* _Exercise requirements_
Range to reproduce from the entries below: the line with "# WordsInvaders", the line with "Desde el punto educativo, se", and every line in between. Give them exactly and give nothing else.

Records from a collection
= = = = = = =

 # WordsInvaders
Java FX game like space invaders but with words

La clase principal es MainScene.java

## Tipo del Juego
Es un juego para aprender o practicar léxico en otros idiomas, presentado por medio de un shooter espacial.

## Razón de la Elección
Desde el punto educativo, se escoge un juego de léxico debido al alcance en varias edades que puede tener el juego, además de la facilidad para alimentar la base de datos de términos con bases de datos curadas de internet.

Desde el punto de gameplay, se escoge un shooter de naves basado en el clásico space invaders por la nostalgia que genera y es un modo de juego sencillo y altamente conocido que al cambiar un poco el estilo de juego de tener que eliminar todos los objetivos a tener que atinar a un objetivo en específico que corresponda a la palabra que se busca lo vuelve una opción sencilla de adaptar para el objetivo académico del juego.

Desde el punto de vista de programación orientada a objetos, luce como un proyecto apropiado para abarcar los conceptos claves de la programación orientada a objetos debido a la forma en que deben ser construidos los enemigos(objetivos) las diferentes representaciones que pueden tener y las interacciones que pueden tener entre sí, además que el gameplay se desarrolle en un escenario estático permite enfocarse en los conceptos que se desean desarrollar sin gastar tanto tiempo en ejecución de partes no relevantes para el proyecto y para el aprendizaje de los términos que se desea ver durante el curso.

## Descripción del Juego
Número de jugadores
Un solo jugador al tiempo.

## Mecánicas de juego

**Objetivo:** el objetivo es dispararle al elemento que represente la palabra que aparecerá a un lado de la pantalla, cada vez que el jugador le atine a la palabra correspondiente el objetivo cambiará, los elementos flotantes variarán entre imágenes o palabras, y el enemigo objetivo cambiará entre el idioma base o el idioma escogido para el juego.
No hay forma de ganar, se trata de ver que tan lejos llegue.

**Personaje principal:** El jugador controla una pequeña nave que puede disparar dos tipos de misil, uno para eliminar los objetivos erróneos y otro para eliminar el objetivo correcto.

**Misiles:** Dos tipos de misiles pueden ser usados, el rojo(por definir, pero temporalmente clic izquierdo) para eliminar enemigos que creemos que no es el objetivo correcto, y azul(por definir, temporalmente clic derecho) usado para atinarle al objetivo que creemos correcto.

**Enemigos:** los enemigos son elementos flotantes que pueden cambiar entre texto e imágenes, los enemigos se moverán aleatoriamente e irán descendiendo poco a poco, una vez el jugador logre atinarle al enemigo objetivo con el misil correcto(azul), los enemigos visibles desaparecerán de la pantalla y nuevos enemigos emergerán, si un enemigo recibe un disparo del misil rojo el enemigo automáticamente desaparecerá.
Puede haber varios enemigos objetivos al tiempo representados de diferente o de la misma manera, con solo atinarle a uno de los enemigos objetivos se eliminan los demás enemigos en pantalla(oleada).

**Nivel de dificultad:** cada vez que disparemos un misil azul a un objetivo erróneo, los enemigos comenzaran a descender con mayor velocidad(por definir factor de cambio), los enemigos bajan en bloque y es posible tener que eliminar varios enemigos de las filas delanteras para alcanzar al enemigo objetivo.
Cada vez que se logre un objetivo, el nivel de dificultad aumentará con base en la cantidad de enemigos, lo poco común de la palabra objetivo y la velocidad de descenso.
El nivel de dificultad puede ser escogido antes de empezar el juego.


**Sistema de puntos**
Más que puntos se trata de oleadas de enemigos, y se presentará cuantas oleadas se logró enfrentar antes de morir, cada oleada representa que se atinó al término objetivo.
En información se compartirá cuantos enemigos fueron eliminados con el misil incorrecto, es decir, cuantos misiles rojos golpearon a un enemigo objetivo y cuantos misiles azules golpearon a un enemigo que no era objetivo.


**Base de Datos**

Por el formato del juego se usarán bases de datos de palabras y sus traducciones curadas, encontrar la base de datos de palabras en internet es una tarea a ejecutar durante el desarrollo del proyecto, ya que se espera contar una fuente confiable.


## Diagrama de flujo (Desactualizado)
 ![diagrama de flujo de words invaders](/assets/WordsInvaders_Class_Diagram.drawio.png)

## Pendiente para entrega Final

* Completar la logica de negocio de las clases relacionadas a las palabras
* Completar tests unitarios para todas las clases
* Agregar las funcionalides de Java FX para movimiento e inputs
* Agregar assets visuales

= = = = = = =

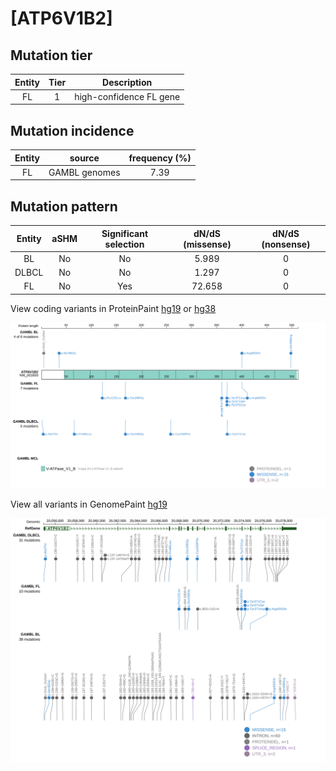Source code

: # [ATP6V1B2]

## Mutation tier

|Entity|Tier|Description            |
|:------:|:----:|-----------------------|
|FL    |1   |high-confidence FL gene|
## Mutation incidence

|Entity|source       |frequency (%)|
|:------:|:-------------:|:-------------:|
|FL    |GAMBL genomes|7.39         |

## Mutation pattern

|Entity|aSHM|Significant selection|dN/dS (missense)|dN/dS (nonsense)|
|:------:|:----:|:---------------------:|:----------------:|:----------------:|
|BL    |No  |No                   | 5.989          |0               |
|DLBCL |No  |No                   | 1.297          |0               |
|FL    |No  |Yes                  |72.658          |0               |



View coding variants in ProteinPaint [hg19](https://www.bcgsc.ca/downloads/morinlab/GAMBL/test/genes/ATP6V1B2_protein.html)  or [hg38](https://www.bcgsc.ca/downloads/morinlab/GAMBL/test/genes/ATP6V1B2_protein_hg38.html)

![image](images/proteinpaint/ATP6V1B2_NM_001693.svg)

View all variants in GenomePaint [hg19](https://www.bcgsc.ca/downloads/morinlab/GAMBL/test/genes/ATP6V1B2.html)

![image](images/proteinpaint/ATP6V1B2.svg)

= = = = = = =

* _Output below_
 # WordsInvaders
Java FX game like space invaders but with words

La clase principal es MainScene.java

## Tipo del Juego
Es un juego para aprender o practicar léxico en otros idiomas, presentado por medio de un shooter espacial.

## Razón de la Elección
Desde el punto educativo, se escoge un juego de léxico debido al alcance en varias edades que puede tener el juego, además de la facilidad para alimentar la base de datos de términos con bases de datos curadas de internet.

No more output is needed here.